[Data for this exercise]

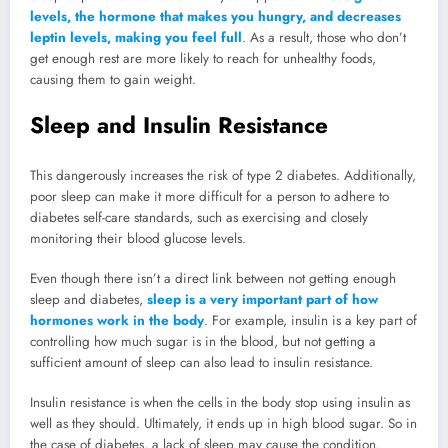
levels, the hormone that makes you hungry, and decreases
leptin levels, making you feel full
. As a result, those who don’t
get enough rest are more likely to reach for unhealthy foods,
causing them to gain weight.
Sleep and Insulin Resistance
This dangerously increases the risk of type 2 diabetes. Additionally,
poor sleep can make it more difficult for a person to adhere to
diabetes self-care standards, such as exercising and closely
monitoring their blood glucose levels.
Even though there isn’t a direct link between not getting enough
sleep and diabetes,
sleep is a very important part of how
hormones work in the body
. For example, insulin is a key part of
controlling how much sugar is in the blood, but not getting a
sufficient amount of sleep can also lead to insulin resistance.
Insulin resistance is when the cells in the body stop using insulin as
well as they should. Ultimately, it ends up in high blood sugar. So in
the case of diabetes, a lack of sleep may cause the condition.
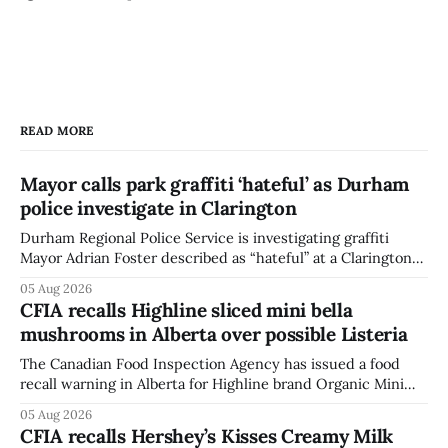
READ MORE
Mayor calls park graffiti ‘hateful’ as Durham
police investigate in Clarington
Durham Regional Police Service is investigating graffiti
Mayor Adrian Foster described as “hateful” at a Clarington
park, and municipal staff have removed it, Foster said in a
05 Aug 2026
statement dated Aug. 5. Foster did not identify the park,
CFIA recalls Highline sliced mini bella
when the graffiti was found, or what it said. The statement
mushrooms in Alberta over possible Listeria
did not
The Canadian Food Inspection Agency has issued a food
recall warning in Alberta for Highline brand Organic Mini
Bella Mushrooms – Sliced (454 g) because of possible
05 Aug 2026
Listeria monocytogenes contamination. The recall notice
CFIA recalls Hershey’s Kisses Creamy Milk
was last updated Aug. 4, 2026, and the agency reported no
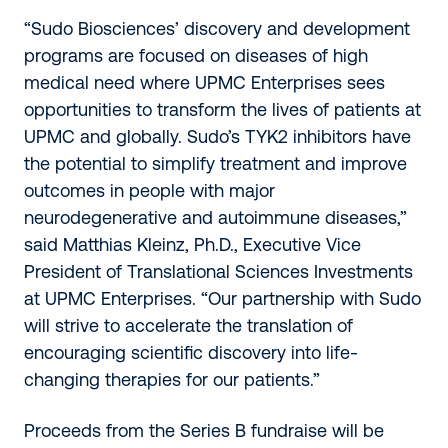
“Sudo Biosciences’ discovery and development
programs are focused on diseases of high
medical need where UPMC Enterprises sees
opportunities to transform the lives of patients at
UPMC and globally. Sudo’s TYK2 inhibitors have
the potential to simplify treatment and improve
outcomes in people with major
neurodegenerative and autoimmune diseases,”
said Matthias Kleinz, Ph.D., Executive Vice
President of Translational Sciences Investments
at UPMC Enterprises. “Our partnership with Sudo
will strive to accelerate the translation of
encouraging scientific discovery into life-
changing therapies for our patients.”
Proceeds from the Series B fundraise will be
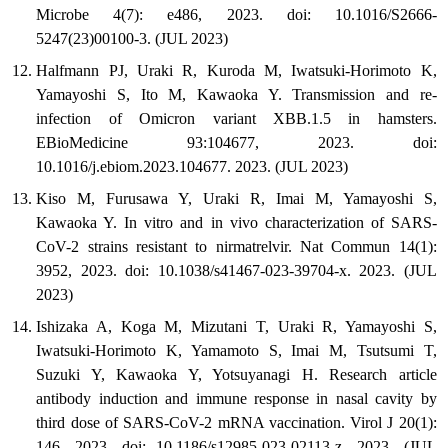
Microbe 4(7): e486, 2023. doi: 10.1016/S2666-
5247(23)00100-3. (JUL 2023)
Halfmann PJ, Uraki R, Kuroda M, Iwatsuki-Horimoto K,
Yamayoshi S, Ito M, Kawaoka Y. Transmission and re-
infection of Omicron variant XBB.1.5 in hamsters.
EBioMedicine 93:104677, 2023. doi:
10.1016/j.ebiom.2023.104677. 2023. (JUL 2023)
Kiso M, Furusawa Y, Uraki R, Imai M, Yamayoshi S,
Kawaoka Y. In vitro and in vivo characterization of SARS-
CoV-2 strains resistant to nirmatrelvir. Nat Commun 14(1):
3952, 2023. doi: 10.1038/s41467-023-39704-x. 2023. (JUL
2023)
Ishizaka A, Koga M, Mizutani T, Uraki R, Yamayoshi S,
Iwatsuki-Horimoto K, Yamamoto S, Imai M, Tsutsumi T,
Suzuki Y, Kawaoka Y, Yotsuyanagi H. Research article
antibody induction and immune response in nasal cavity by
third dose of SARS-CoV-2 mRNA vaccination. Virol J 20(1):
146, 2023. doi: 10.1186/s12985-023-02113-z. 2023. (JUL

[/Data for this exercise]

* **Work instruction**: Show the lines of the records above that mention "Sudo".

* **Answer for the task**:
“Sudo Biosciences’ discovery and development
UPMC and globally. Sudo’s TYK2 inhibitors have
at UPMC Enterprises. “Our partnership with Sudo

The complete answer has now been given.